_TEXTO MOSTRADO_
↓

A Micenas sólo pudo vencerla —y eso en Roma— la corrupción de sus políticos, porque Roma no tenía economía; esa es la diferencia de antes y después de César y Augusto, por más que la transición fuera progresiva y no abrupta. Eso, por tanto, no quiere decir que Estados Unidos sea infalible, como no lo fue Roma; sino que incluso si sucumbiera a ese fantasma impertérrito del comunismo, siempre le quedará la posibilidad, como Paris a Ricardo.

Eso no lo tuvo Roma, pero sí la Micenas que legó a Roma el pasado clásico de Grecia, y no es poco; y persiste en Estados Unidos, indiferente al sermón de sus noticieros como púlpitos, en la barbarie de su arte dramático. Sólo hay que ver ese refinamiento de sus libretos, recreando lo peor de la humanidad, para saber que está a salvo; porque es el testimonio de la naturaleza sobreponiéndose a la contradicción que la mata en el poder, con el resquebrajamiento de sus fantasías éticas.

Eso exactamente fue lo que tuvo el Cristianismo a su favor, el monopolio que le permitió fantasear con la ética; que es por lo que toda revolución se lanza primero a la yugular de la cultura popular, con su ascendiente reflexivo. No es cuestión de discurso, que es donde pierde el poder con su suprematismo pretencioso; sino de mera reflexividad, en que lo real expande sus posibilidades dramáticas como único testimonio de libertad.

↑

_QUÉ DEBES HACER_
Reproduce al pie de la letra el fragmento del texto sobre Roma y Estados Unidos que empieza en "Eso no lo tuvo" y termina en "sus fantasías éticas.".

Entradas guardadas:
↓

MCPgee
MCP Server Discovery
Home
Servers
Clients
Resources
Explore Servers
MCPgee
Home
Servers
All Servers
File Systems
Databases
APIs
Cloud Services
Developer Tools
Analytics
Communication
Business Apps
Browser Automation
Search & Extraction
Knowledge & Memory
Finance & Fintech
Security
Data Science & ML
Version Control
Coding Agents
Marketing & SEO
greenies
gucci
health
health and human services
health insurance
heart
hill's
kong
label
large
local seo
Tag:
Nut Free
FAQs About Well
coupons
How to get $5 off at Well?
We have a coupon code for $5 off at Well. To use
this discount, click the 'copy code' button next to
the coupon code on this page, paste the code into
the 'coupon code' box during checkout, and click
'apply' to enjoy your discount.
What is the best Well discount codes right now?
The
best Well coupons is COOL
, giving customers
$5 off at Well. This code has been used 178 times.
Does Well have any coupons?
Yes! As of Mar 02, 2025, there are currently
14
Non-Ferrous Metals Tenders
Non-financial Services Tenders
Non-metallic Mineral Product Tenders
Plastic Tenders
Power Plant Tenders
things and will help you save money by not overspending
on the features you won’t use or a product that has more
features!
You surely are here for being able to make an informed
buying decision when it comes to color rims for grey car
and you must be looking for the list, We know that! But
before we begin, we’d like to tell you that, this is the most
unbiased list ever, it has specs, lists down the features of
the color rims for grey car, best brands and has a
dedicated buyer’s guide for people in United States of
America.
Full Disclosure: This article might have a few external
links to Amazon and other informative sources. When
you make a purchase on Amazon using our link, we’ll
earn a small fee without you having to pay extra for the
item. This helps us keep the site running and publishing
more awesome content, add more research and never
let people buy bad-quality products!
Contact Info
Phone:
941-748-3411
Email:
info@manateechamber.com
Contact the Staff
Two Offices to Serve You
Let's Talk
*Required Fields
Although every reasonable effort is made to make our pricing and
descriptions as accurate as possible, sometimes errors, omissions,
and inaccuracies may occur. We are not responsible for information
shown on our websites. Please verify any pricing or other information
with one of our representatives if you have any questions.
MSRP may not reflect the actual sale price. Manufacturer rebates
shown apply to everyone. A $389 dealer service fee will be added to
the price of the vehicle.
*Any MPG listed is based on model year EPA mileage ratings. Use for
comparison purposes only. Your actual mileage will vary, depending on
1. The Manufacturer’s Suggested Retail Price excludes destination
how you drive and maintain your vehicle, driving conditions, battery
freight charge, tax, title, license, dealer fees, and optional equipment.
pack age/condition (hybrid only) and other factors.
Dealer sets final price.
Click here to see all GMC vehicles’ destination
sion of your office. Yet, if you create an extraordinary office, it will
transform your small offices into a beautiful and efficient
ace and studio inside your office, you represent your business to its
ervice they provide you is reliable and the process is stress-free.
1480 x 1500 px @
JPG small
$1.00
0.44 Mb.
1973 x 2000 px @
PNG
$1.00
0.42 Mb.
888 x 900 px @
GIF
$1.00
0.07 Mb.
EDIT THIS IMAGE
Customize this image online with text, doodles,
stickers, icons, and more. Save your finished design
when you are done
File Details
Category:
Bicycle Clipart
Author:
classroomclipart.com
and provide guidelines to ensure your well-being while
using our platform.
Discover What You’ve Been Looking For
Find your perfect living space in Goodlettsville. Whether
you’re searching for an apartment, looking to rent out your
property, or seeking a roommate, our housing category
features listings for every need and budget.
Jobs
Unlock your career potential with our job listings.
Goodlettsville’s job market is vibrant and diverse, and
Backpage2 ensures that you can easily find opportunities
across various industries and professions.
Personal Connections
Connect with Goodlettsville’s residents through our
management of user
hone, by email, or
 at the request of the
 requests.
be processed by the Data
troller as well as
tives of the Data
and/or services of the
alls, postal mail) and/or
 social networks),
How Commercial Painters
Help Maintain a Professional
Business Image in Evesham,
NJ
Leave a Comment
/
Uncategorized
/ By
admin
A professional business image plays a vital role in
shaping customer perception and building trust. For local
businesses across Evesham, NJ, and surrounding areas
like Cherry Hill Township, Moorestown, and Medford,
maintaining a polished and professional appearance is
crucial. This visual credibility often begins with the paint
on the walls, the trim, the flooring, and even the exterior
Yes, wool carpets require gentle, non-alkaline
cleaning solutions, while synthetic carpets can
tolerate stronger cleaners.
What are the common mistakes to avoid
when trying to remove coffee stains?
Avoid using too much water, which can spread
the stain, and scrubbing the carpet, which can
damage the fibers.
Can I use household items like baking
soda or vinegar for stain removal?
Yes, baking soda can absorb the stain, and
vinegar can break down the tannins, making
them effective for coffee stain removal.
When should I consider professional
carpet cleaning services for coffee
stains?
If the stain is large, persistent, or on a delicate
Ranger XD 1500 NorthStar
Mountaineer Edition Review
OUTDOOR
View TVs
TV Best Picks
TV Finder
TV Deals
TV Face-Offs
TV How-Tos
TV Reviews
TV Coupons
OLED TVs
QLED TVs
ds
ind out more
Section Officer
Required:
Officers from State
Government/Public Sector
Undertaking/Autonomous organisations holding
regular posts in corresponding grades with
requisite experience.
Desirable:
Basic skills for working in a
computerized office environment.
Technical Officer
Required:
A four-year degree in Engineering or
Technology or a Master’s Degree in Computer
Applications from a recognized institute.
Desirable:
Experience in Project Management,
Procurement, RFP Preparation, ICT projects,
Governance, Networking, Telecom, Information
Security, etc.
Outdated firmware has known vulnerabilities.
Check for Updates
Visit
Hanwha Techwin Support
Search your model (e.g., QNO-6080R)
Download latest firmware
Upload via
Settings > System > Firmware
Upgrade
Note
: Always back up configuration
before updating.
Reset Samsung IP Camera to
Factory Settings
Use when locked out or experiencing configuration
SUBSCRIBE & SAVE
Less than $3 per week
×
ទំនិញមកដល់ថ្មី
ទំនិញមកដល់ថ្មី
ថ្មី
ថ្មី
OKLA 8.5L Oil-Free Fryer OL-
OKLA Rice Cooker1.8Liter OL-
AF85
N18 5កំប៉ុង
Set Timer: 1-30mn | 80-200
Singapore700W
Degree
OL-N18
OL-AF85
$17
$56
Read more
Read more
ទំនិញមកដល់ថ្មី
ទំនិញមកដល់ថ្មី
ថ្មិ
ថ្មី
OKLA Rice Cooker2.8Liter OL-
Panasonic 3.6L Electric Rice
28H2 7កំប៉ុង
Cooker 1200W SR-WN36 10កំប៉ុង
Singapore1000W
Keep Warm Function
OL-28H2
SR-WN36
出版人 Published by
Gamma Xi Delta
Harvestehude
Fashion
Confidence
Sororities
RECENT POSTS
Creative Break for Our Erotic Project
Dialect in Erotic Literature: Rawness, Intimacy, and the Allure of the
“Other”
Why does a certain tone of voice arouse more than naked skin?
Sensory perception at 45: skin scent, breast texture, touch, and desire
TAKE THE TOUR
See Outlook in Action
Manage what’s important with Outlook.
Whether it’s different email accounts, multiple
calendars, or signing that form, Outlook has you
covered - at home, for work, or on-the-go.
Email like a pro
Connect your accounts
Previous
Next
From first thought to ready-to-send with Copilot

↑

_EJERCICIO RESUELTO_
Eso no lo tuvo Roma, pero sí la Micenas que legó a Roma el pasado clásico de Grecia, y no es poco; y persiste en Estados Unidos, indiferente al sermón de sus noticieros como púlpitos, en la barbarie de su arte dramático. Sólo hay que ver ese refinamiento de sus libretos, recreando lo peor de la humanidad, para saber que está a salvo; porque es el testimonio de la naturaleza sobreponiéndose a la contradicción que la mata en el poder, con el resquebrajamiento de sus fantasías éticas.